Lupus nephritis (LN) is a severe manifestation of systemic lupus erythematosus and remains a major cause of chronic kidney disease and kidney failure. Diagnosis and grading rely on renal biopsy interpretation, but real-world pathology workflows face substantial variability across institutions due to differences in stains, scanners, and tissue preparation protocols.

In this project, we are developing robust, uncertainty-aware AI models for LN pathology using renal biopsy whole-slide images (WSIs). Our pipeline is designed to (i) identify and segment key renal compartments (e.g., glomeruli and tubules), (ii) predict glomerular and tubular Activity Index (AI) and Chronicity Index (CI) components, and (iii) infer biopsy-level LN class alongside biopsy-level AI/CI scores. A central design principle is reliability under real-world variability, so the system explicitly detects, quantifies, and mitigates bias and domain shift across centers, stains, and processing pipelines.

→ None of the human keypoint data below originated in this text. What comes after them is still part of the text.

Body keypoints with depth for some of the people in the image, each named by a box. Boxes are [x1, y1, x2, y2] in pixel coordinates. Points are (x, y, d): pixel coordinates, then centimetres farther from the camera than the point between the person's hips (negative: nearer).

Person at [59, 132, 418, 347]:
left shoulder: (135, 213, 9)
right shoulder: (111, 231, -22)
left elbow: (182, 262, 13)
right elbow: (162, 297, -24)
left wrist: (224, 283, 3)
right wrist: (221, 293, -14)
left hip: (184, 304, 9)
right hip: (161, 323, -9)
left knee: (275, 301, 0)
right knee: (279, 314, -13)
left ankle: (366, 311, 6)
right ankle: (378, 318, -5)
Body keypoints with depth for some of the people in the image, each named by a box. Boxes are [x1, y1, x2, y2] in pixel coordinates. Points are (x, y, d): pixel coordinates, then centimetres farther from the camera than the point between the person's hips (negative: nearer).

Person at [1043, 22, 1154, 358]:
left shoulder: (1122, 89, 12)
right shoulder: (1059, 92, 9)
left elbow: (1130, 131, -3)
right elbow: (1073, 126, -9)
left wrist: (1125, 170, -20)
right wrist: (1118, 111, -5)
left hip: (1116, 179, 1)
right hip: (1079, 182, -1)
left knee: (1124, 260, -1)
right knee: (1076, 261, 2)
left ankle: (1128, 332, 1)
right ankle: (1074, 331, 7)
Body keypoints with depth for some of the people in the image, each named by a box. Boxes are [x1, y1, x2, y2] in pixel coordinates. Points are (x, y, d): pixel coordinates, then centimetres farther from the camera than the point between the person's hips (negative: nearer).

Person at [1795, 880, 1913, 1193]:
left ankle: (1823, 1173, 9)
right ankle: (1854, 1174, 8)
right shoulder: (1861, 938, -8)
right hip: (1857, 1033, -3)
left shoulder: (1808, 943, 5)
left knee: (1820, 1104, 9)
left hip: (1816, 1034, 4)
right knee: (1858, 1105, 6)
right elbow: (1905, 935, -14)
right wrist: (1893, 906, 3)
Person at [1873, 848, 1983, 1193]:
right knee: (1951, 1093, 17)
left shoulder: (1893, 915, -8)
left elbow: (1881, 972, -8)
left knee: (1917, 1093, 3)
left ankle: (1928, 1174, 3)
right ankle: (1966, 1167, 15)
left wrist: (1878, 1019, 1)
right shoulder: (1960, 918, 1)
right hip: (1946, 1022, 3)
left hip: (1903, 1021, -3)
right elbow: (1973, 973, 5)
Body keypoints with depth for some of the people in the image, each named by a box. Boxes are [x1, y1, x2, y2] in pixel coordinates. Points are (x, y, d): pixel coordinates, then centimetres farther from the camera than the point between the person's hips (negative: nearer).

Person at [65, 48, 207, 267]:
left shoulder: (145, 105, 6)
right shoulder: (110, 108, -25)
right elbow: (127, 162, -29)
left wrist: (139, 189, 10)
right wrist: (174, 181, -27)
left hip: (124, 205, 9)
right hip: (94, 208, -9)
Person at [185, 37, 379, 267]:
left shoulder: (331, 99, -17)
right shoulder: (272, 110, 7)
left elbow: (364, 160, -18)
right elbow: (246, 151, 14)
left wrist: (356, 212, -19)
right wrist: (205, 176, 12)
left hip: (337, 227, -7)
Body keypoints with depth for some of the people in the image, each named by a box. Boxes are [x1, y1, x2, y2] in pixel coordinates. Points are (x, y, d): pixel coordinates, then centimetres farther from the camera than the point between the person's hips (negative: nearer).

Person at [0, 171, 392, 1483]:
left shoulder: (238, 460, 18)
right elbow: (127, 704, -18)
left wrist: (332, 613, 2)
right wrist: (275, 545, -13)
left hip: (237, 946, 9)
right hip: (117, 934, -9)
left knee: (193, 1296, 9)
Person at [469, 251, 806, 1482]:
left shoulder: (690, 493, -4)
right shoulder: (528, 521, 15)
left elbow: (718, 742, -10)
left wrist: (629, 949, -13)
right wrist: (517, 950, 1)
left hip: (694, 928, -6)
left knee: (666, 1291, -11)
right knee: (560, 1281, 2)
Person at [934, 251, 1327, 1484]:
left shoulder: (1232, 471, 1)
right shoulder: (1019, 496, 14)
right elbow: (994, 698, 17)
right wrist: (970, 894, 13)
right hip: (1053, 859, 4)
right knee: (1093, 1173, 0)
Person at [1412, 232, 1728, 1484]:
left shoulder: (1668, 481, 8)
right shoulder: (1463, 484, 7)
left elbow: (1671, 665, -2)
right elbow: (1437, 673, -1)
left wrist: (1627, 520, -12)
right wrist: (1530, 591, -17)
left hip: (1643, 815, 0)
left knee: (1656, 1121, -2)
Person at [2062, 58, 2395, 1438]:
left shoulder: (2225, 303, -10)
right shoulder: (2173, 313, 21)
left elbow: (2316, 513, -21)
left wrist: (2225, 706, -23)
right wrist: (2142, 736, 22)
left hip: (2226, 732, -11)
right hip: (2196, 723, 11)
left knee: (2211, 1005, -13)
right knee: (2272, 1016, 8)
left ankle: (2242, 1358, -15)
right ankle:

What is already known in the field?

AI models can achieve strong performance in renal pathology tasks under controlled settings, but generalization often degrades when deployed across different centers, stains, scanners, and tissue preparation protocols. Uncertainty estimation and domain shift detection are increasingly recognized as critical for safe clinical translation.

What is new?

This work builds an end-to-end LN pathology pipeline that is explicitly uncertainty-aware and domain-robust. We have developed Bayesian deep neural network models that classify proliferative versus non-proliferative glomerular lesions while producing predictive uncertainty estimates. These uncertainty signals are used to flag out-of-distribution samples (e.g., unseen stains or center-specific shifts), support triage for expert review, and enable safer biopsy-level inference.

Why is this important?

LN pathology decisions directly impact treatment intensity and long-term outcomes, so unreliable model behavior under distribution shift is unacceptable. By integrating uncertainty quantification, bias detection/mitigation, rigorous cross-center evaluation, and continuous monitoring for drift, this project prioritizes safety, interpretability, and real-world deployability rather than single-site accuracy alone.

Ongoing/Future Steps

Ongoing work focuses on cohort expansion and curation of a large multi-institutional WSI dataset spanning PAS, H&E, Trichrome, and Jones stains, with multiple section levels per case to capture histologic heterogeneity. We are also developing segmentation foundation models to partition WSIs into core renal structures (including glomeruli and tubules), followed by structure-level AI/CI scoring models with uncertainty-aware aggregation. Finally, we will output biopsy-level LN class and calibrated AI/CI scores, and extend to a multimodal framework integrating light microscopy with immunofluorescence (IF), electron microscopy (EM), and clinical reports/metadata and treatment outcomes to better reflect real nephropathology workflows.